**Recorded data**
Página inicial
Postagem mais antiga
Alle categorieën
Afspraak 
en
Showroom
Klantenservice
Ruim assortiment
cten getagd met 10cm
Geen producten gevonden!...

**Task statement**
For every entry above, give it back exactly as written.

**Written solution**
Página inicial
Postagem mais antiga
Alle categorieën
Afspraak 
en
Showroom
Klantenservice
Ruim assortiment
cten getagd met 10cm
Geen producten gevonden!...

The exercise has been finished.